A limitation lies on the relatively small sample size. Also, a cross-over study design would have been more helpful than an open label randomised study design in order to compare different CT protocols in the same patient. The novel CT protocol was not compared with standard lung CT acquisitions. Pulmonary evaluation was done only in a subset of patients and, therefore, there was no valid comparison between the two groups. Thus, the results of our study do not allow one to draw any definitive conclusion about the diagnostic accuracy of the novel combined lung and cardiac CT protocol with respect to conventional lung scanning. Patients did not undergo either CT evaluation or ICA and, therefore, correlation between the two examinations could not be assessed. Previous work, however, has already ascertained that these two diagnostic techniques yield a similar diagnostic accuracy for CAD26. Moreover, fast CT protocols have a lower diagnostic ability to detect pulmonary nodules in obese subjects due to the fact that a greater body mass index is associated with a greater image noise27. Our patients contained no subsolid or semisolid lesions, thus findings remain limited to solid lesions. Also, our study does not address findings other than pulmonary nodules >2 mm. As a consequence, no conclusions can be drawn on the use of simultaneous cardiac and lung CT scanning for the evaluation of interstitial lung disease or other pulmonary or cardiac conditions in the study population. A further limitation is constituted by the lack of a control group. As a consequence, our preliminary findings might not apply in subset of patients with clinical characteristics different from those of our study population (i.e. current or former heavy smokers whose age range between 55 and 79 years).

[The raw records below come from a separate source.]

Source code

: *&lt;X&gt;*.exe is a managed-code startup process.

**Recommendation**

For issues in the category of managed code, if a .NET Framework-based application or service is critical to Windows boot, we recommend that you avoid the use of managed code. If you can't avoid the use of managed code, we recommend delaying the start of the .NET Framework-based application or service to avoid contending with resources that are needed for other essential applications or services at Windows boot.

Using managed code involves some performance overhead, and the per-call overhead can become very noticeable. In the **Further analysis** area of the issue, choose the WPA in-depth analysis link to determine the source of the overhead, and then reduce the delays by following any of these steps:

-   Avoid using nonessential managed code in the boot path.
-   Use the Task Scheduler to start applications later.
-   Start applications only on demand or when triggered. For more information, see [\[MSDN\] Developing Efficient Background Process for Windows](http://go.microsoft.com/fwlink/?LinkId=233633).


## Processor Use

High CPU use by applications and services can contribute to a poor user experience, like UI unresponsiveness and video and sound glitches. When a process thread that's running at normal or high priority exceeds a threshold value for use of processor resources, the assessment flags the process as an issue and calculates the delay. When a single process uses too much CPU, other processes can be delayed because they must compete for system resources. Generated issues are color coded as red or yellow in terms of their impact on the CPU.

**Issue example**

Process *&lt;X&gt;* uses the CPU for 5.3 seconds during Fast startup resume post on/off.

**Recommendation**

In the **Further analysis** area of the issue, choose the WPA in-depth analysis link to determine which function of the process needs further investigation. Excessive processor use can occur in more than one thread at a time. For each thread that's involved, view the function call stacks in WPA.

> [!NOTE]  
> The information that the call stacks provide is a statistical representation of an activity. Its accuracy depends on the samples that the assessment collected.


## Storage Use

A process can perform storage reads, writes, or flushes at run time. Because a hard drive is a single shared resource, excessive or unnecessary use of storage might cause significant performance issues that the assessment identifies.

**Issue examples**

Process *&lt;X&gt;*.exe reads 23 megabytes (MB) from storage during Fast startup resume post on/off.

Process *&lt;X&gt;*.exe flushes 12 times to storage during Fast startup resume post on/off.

In conclusion, this pilot randomised study suggests that simultaneous lung cancer screening and coronary artery evaluation by means of a new CT protocol is feasible and safe. This approach has the potential to increase the cost-effectiveness ratio of coronary CT in subjects who are current or former heavy smokers. Indeed, the new protocol allows a comprehensive – rather than partial - evaluation of both cardiac and lung regions during one CT scanning only, thus avoiding to double the doses of radiation and contrast dye which are used when two distinct examinations are performed to study the coronary arteries and the pulmonary areas. Future randomized multicenter trials should confirm these preliminary results and provide more in-depth information on the best CT protocol for simultaneous CAD and lung cancer screening.